Technical Rigor & Methodology

23 / 30

The abstract describes a specific problem, proposes a clear architectural solution (disentanglement, cascading mechanism, flow matching, latent degradation), and reports quantitative performance metrics (video quality, 3.97x acceleration) on relevant platforms (LIBERO, real-world). This suggests a well-defined and rigorously tested technical approach.

Reproducibility & Openness

0 / 25

The abstract does not mention the availability of code, datasets, or pre-trained weights. Without explicit links or statements regarding open-sourcing, reproducibility cannot be confirmed.

Community Vetting & Peer Review

5 / 20

The abstract does not indicate whether the paper has been peer-reviewed, published in a conference, or is an unreviewed preprint. Without this information, a conservative score is assigned, as its community vetting status is unknown.

Detailed Evidence Assessment

Verified Evidence & Citations

DVG-WM explicitly decomposes world modeling into dynamics learning and visual synthesis.

“our efficient framework that explicitly decomposes world modeling into dynamics learning and visual synthesis.”

The model generates a sequence of intermediate visual states and then refines them.

“our model first generates a plausible sequence of intermediate visual states to preview the physical interaction and refines them to obtain high-fidelity videos.”

An efficient cascading mechanism is proposed where DVG-WM uses flow matching to directly map dynamics to video latents.

“Furthermore, an efficient cascading mechanism is proposed, where DVG-WM uses flow matching to directly map the dynamics to video latents.”

It introduces a latent degradation mechanism to regenerate contact-rich details.

“and introduces a latent degradation mechanism to regenerate contact-rich details.”

Experiments on LIBERO and real-world platforms demonstrate improved video quality.

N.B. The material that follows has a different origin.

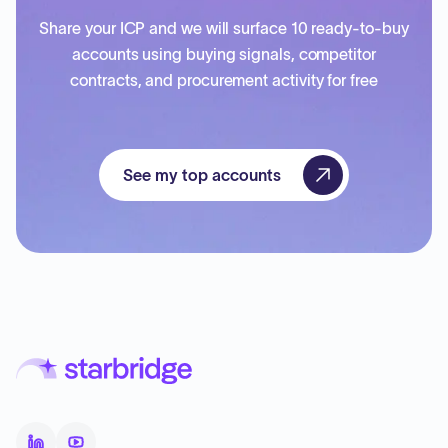
Share your ICP and we will surface 10 ready-to-buy
accounts using buying signals, competitor
contracts, and procurement activity for free
See my top accounts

“Experiments on LIBERO and real-world platforms demonstrate improved video quality”

Experiments show up to 3.97 times acceleration.

“with up to 3.97 times acceleration”

Uncertainties & Omissions

• Omission:Specific baseline models against which DVG-WM's performance (video quality, acceleration) is compared.

• Omission:Details on the specific architectures of the dynamics learning and visual synthesis components.

• Omission:Information regarding ablation studies that validate the contribution of individual components like flow matching or latent degradation.

• Omission:Availability of code, datasets, or pre-trained models for replication.

• Omission:Details on the statistical significance or variability of the reported speed-up and quality improvements.

• Omission:Peer-review status or publication venue.

• Uncertainty:The precise definition and nature of 'intermediate visual states' and the 'refinement' process.

• Uncertainty:The generalizability of 'up to 3.97 times acceleration' across a wide range of tasks and complexities.

• Uncertainty:The robustness of the 'latent degradation mechanism' in reproducing fine details across various contact scenarios.

• Uncertainty:Potential limitations or failure modes of the disentangled approach, such as scenarios where dynamics and visual synthesis are inherently harder to separate.